Clicking on a row takes you to the application page of this application.
This page contains more information about a specific Spark application.
On the top right corner, there is a link to the live Spark UI for running applications and to the Spark History Server for completed applications. Note that the Spark History Server can take a minute to be up.
For running applications, a kill button is available near the Spark UI link.
In the body of the page, the first row of cards gives you important metrics:
- Data read and written from storage
- App duration
- Spark Tasks: the sum of the duration of all the Spark tasks in the app, as reported by Spark in the Spark event logs.
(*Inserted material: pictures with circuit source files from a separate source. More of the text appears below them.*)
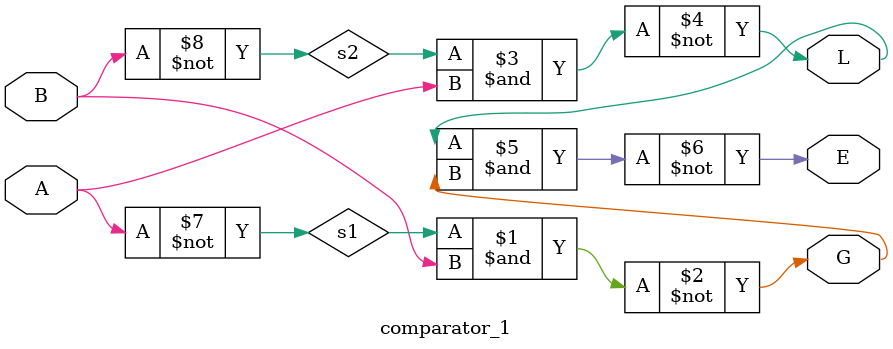
<source format=v>
/*************************************************
*	Sean Webster
*	ADSD - Summer 2016 - Martin Margala
*	Homework 1
*
*	1_comparator.v				
*
*	A single 1 bit comparator comprised of 2 inverters 
*	and 3 NAND gates
*	
*	2 inputs: 	A and B
*	3 outputs:	
**************************************************/

module comparator_1(A, B, L, E, G);
	input A, B;	// 2 bits to be compared
	output L, E, G;	//
	wire s1, s2;

	not X1(s1, A);
	not X2 (s2, B);
	nand X3 (G, s1, B);
	nand X4 (L, s2, A);
	nand X5 (E, L, G);


endmodule

</source>
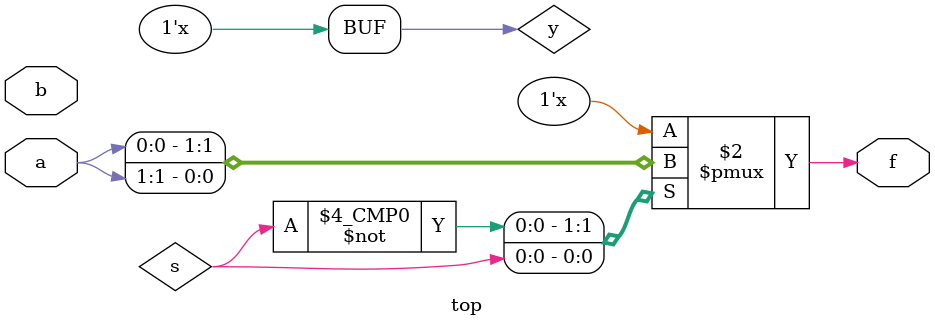
<source format=v>
module top(
   input  [3:0] a,
   input  [1:0] b,
   output f
);//二位四选一选择器
  // assign f = (a[0]&~b[0]&~b[1])|(a[1]&b[0]&~b[1])|(a[2]&b[1]&~b[0])|(a[3]&b[1]&b[0]);
  always @(s or a)
    case(s)
      2'b00:f=a[0];
      2'b01:f=a[1];
      2'b10:y=a[2];
      2'b11:y=a[3];
      default:y=2'b00;
    endcase
endmodule
</source>
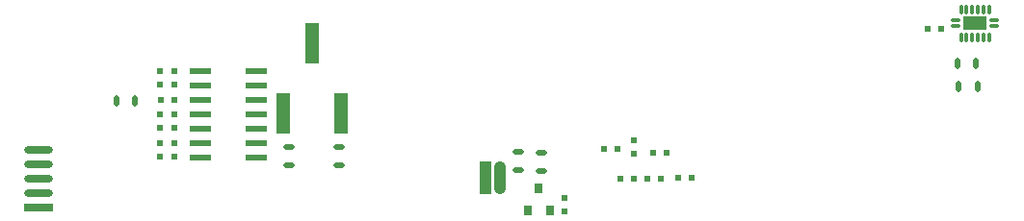
<source format=gbp>
G04*
G04 #@! TF.GenerationSoftware,Altium Limited,Altium Designer,19.1.5 (86)*
G04*
G04 Layer_Color=128*
%FSLAX25Y25*%
%MOIN*%
G70*
G01*
G75*
%ADD20R,0.02165X0.02165*%
%ADD32O,0.04000X0.02000*%
%ADD33O,0.02000X0.04000*%
%ADD40R,0.02165X0.02165*%
%ADD46R,0.03150X0.03543*%
%ADD105O,0.01181X0.03347*%
%ADD106O,0.03347X0.01181*%
%ADD107R,0.08465X0.04528*%
%ADD108R,0.10000X0.02500*%
%ADD109O,0.10000X0.02500*%
%ADD110R,0.07800X0.02200*%
%ADD111R,0.05158X0.13976*%
%ADD123R,0.04075X0.11575*%
%ADD124O,0.04075X0.11575*%
D20*
X319000Y135300D02*
D03*
Y130700D02*
D03*
X295000Y115300D02*
D03*
Y110700D02*
D03*
X155000Y139700D02*
D03*
Y144300D02*
D03*
Y134300D02*
D03*
Y129700D02*
D03*
X160000D02*
D03*
Y134300D02*
D03*
Y144300D02*
D03*
Y139700D02*
D03*
X155000Y154700D02*
D03*
Y159300D02*
D03*
X160000D02*
D03*
Y154700D02*
D03*
D32*
X199500Y126750D02*
D03*
Y133250D02*
D03*
X217000D02*
D03*
Y126750D02*
D03*
X287000Y131250D02*
D03*
Y124750D02*
D03*
X279000Y131500D02*
D03*
Y125000D02*
D03*
D33*
X437250Y162000D02*
D03*
X430750D02*
D03*
X431250Y154000D02*
D03*
X437750D02*
D03*
X139750Y149000D02*
D03*
X146250D02*
D03*
D40*
X420700Y174000D02*
D03*
X425300D02*
D03*
X308700Y132500D02*
D03*
X313300D02*
D03*
X325500Y131000D02*
D03*
X330100D02*
D03*
X338800Y122500D02*
D03*
X334200D02*
D03*
X328300Y122000D02*
D03*
X323700D02*
D03*
X318800D02*
D03*
X314200D02*
D03*
X159800Y149500D02*
D03*
X155200D02*
D03*
D46*
X286000Y118937D02*
D03*
X282260Y111063D02*
D03*
X289740D02*
D03*
D105*
X432079Y180724D02*
D03*
X434047D02*
D03*
X436016D02*
D03*
X437984D02*
D03*
X439953D02*
D03*
X441921D02*
D03*
Y171276D02*
D03*
X439953D02*
D03*
X437984D02*
D03*
X436016D02*
D03*
X434047D02*
D03*
X432079D02*
D03*
D106*
X443693Y176984D02*
D03*
Y175016D02*
D03*
X430307D02*
D03*
Y176984D02*
D03*
D107*
X437000Y176000D02*
D03*
D108*
X113000Y112000D02*
D03*
D109*
Y117000D02*
D03*
Y122000D02*
D03*
Y127000D02*
D03*
Y132000D02*
D03*
D110*
X168800Y129500D02*
D03*
Y134500D02*
D03*
Y139500D02*
D03*
Y144500D02*
D03*
Y149500D02*
D03*
Y154500D02*
D03*
Y159500D02*
D03*
X188200D02*
D03*
Y154500D02*
D03*
Y149500D02*
D03*
Y144500D02*
D03*
Y139500D02*
D03*
Y134500D02*
D03*
Y129500D02*
D03*
D111*
X197500Y144894D02*
D03*
X207500Y169106D02*
D03*
X217500Y144894D02*
D03*
D123*
X267500Y122500D02*
D03*
D124*
X272500D02*
D03*
M02*

</source>
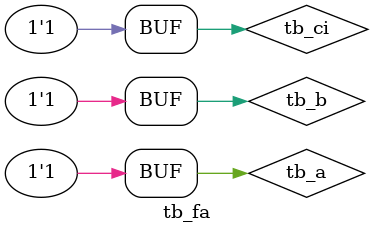
<source format=v>
`timescale 1ns/100ps // set the time of simulation ( unit / precision )

module tb_fa; // define the testbench's name

reg tb_a,tb_b,tb_ci; // define register tb_a, tb_b, tb_ci. it means testbench's a, testbench's b and testbench's ci
wire tb_s,tb_co; // define wire tb_s, tb_co. it means testbench's s, testbench's co

fa U0_fa(tb_a,tb_b,tb_ci,tb_s,tb_co); // ordered port mapping method

initial
begin // it means 1 time loop, begin - end means { }
tb_a = 0; tb_b = 0; tb_ci = 0; // tb_a : 0 tb_ b :0 tb_ ci : 0
#10; tb_a = 0; tb_b = 0; tb_ci = 1; // wait for 10 time unit and then, tb_a : 0 tb_b : 0 tb_ci : 1
#10; tb_a = 0; tb_b = 1; tb_ci = 0; // wait for 10 time unit and then, tb_a : 0 tb_b : 1 tb_ci : 0
#10; tb_a = 0; tb_b = 1; tb_ci = 1; // wait for 10 time unit and then, tb_a : 0 tb_b : 1 tb_ci : 1
#10; tb_a = 1; tb_b = 0; tb_ci = 0; // wait for 10 time unit and then, tb_a : 1 tb_b : 0 tb_ci : 0
#10; tb_a = 1; tb_b = 0; tb_ci = 1; // wait for 10 time unit and then, tb_a : 1 tb_b : 0 tb_ci : 1
#10; tb_a = 1; tb_b = 1; tb_ci = 0; // wait for 10 time unit and then, tb_a : 1 tb_b : 1 tb_ci : 0
#10; tb_a = 1; tb_b = 1; tb_ci = 1; // wait for 10 time unit and then, tb_a : 1 tb_b : 1 tb_ci : 1
#10; // wait for 10 time unit 

end // end of loop
endmodule // end of module

</source>
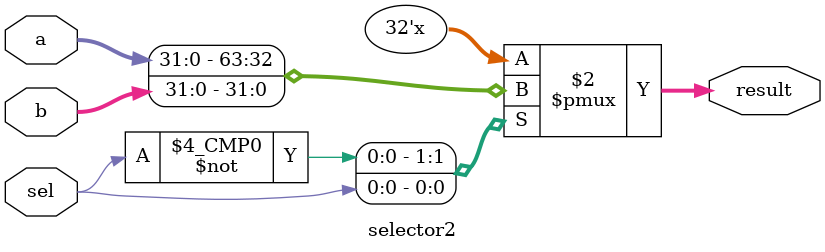
<source format=v>
`timescale 1ns / 1ps


module selector2(
    input [31:0] a,
    input [31:0] b,
    input sel,
    output reg [31:0] result
    );
    
    always @(*)
    begin
        case(sel)
        1'b0:
        begin
            result <= a;
        end
        1'b1:
        begin
            result <= b;
        end
        endcase
    end
endmodule

</source>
This metric represents the total amount of time that CPU cores were effectively used for real work. This metric is used by our pricing.
- CPU Uptime: the sum of CPU-hours used by resources provisioned for your Spark executors
- Efficiency: the ratio of Spark Tasks over CPU Uptime. A low Efficiency means there's wasted compute in your application
Data Mechanics auto-tuning will attempt to increase the Efficiency of your applications while maintaining stability.
The next panel contains the configuration of the Spark application.
This is exactly the same object as the config in the payload returned by the Data Mechanics API when submitting an application with
You can see the source for each configuration option by clicking show sources, to help you differentiate between the configuration you defined, from the one injected by Data Mechanics during the auto-tuning. See the configuration management page for more details on the different sources and their precedence.
The last panel shows a live stream of the Spark driver log for running applications, and a download link when the app is completed.